Let’s say you are working on an internal SSO email platform for a small startup and the company decides they want to drastically increase their user base while at the same time adding MFA to their sign-in process. Without Data Structure and Algorithm skills, you’re flying blind when trying to resource to scale up parts of the code. With DSA knowledge, you’re able to determine ahead of time what is feasible and what resources will be needed.

Startups and FAANG typically hire engineers with a solid DSA understanding as they are more likely to innovate and create unique, scalable solutions to new and existing problems.


Not all companies will ask technical questions surrounding DSA. For some, it is implied knowledge, for others, it’s not necessary for your siloed tasks. But high-growth startups and the big tech giants at FAANG will most certainly test your knowledge and problem-solving Skills.

So, what kind of questions pop up in a programming interview? Let’s go through a few basic examples with their answers.

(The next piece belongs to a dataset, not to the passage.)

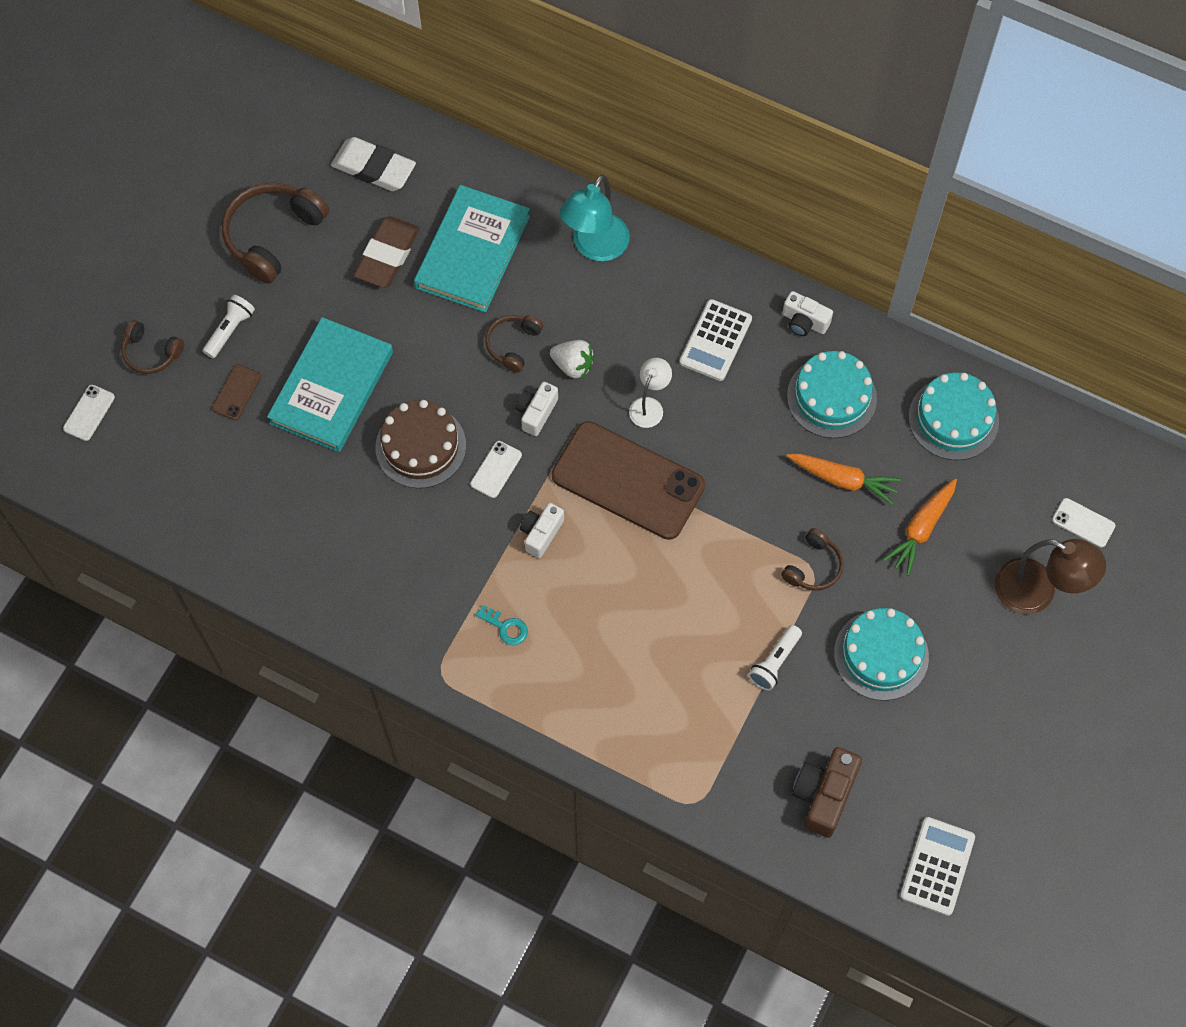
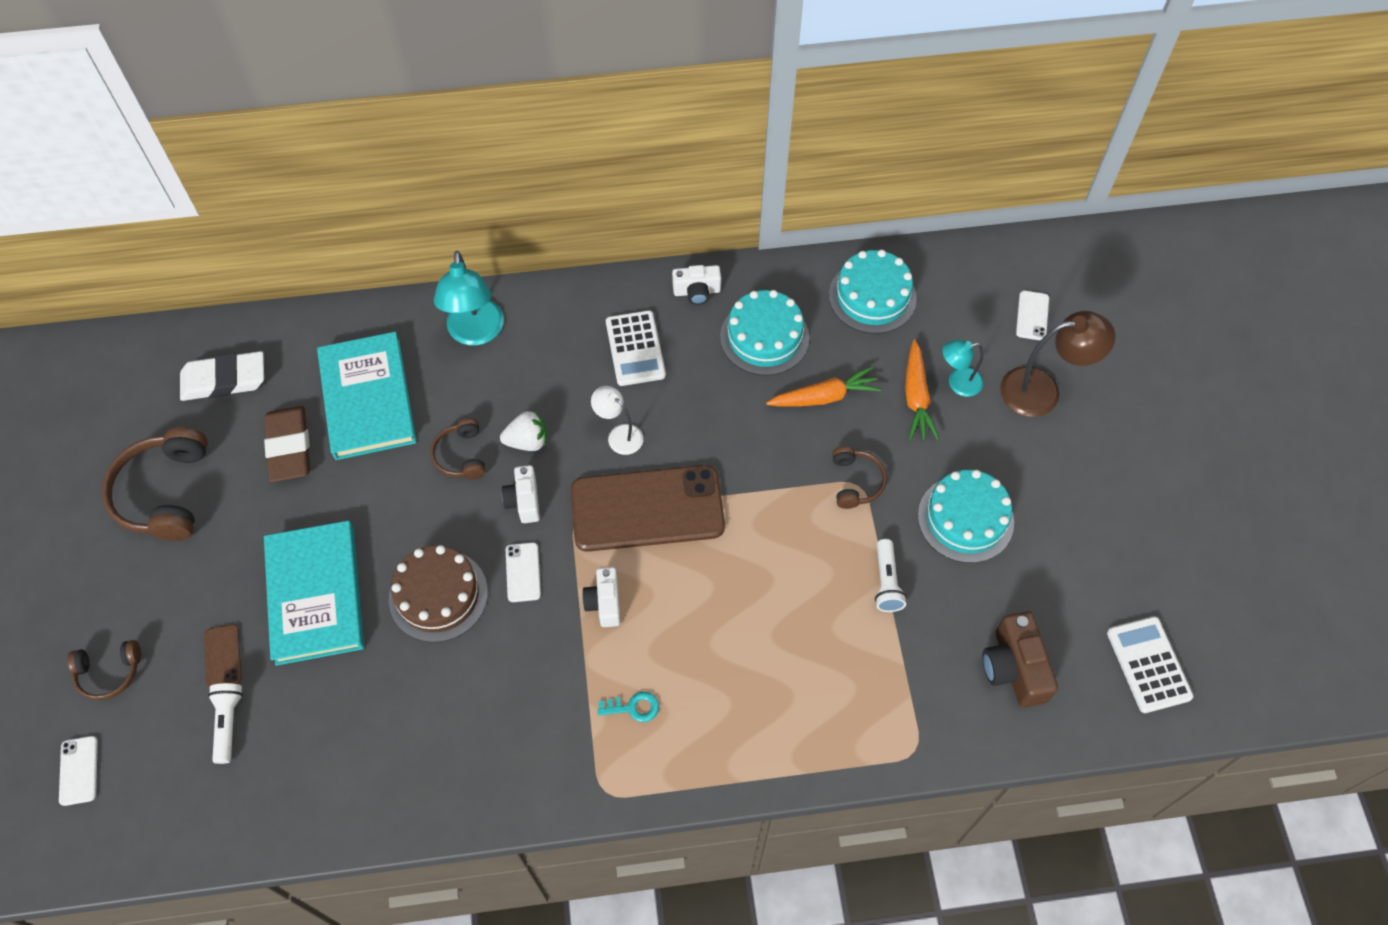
camera: 35 degrees left, 5 degrees down
(230, 330) = (178, 603): white flashlight -> white flashlight (228, 723)
(649, 406) = (619, 435): white lamp -> white lamp turned 45 degrees counterclockwise
(967, 539) = (957, 383): none -> turquoise lamp
(1083, 523) = (1032, 316): white phone -> white phone turned 75 degrees counterclockwise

  1.  When is a binary search best applied?
  2. A binary search is most efficient when applied to data that has already been sorted
  3. What is a stack?
  4. A stack is a data structure in which only the top element can be accessed. As data is stored in the stack, each data is pushed downward, leaving the most recently added data on Top.
  5. What is a linked list?
  6. A linked list is a sequence of nodes in which each node is connected to the node following
  7. This forms a chain-like link for data storage.
  8. What is FIFO?
  9. FIFO is a rule used to represent how data is accessed in a queue. “First in First Out” means that data that has been waiting in the queue the longest will be processed first.


Fortunately, there are plenty of resources available to not only master data structures and algorithms, but also prep for practical interviews with tech startups and FAANG. “Cracking the Coding  Interview”, is a book created and compiled by ex-Apple, Microsoft and Google coder, Gayle Laakmann McDowell. Besides the extremely well-structured DSA refreshers, Cracking the Coding Interview includes over 189 programming questions based on algorithm, coding, and design. It’s also a concise guide of how to prep for a FAANG interview and we cover a lot of these tips in one of our next videos.

The 4th edition of the Algorithms textbook by Robert Sedgewick and Kevin Wayne is widely considered in academic circles and universities to be the definitive guide to computer Algorithms.

BeeHyve is a student community with crowdsourced data structures and algorithms resources from around the web. Likewise, GeeksforGeeks features tutorials and examples of high-level Data Structure topics.

Some courses and material can be quite pricey so fortunately there are free alternatives. Udemy offer some free online courses, starting with standard algorithms and gradually moving towards more advanced and real-life algorithmic problems. Instead of regular assignments, this program has about 100 uniquely designed coding problems There’s also a wealth of other online coursework and training that can help bring you back up to speed with DSA.

And while we did say that data structures and algorithms are common across all coding languages, it can benefit you greatly to seek out DSA content modules offered by the community of your chosen programming language. The syntax and language are still dependent on the code they are written on so context is everything. Most online repositories offer deep-dive algorithm courses into languages such as Java, JavaScript and Python.

While there are plenty of programmers who have managed to go through their careers without understanding Data Structures and Algorithms, it’s absolutely worth upskilling if you haven’t already. Not only is thorough knowledge of DSA required for many jobs with startups and FAANG – just having that skill and expertise will make you a much better programmer.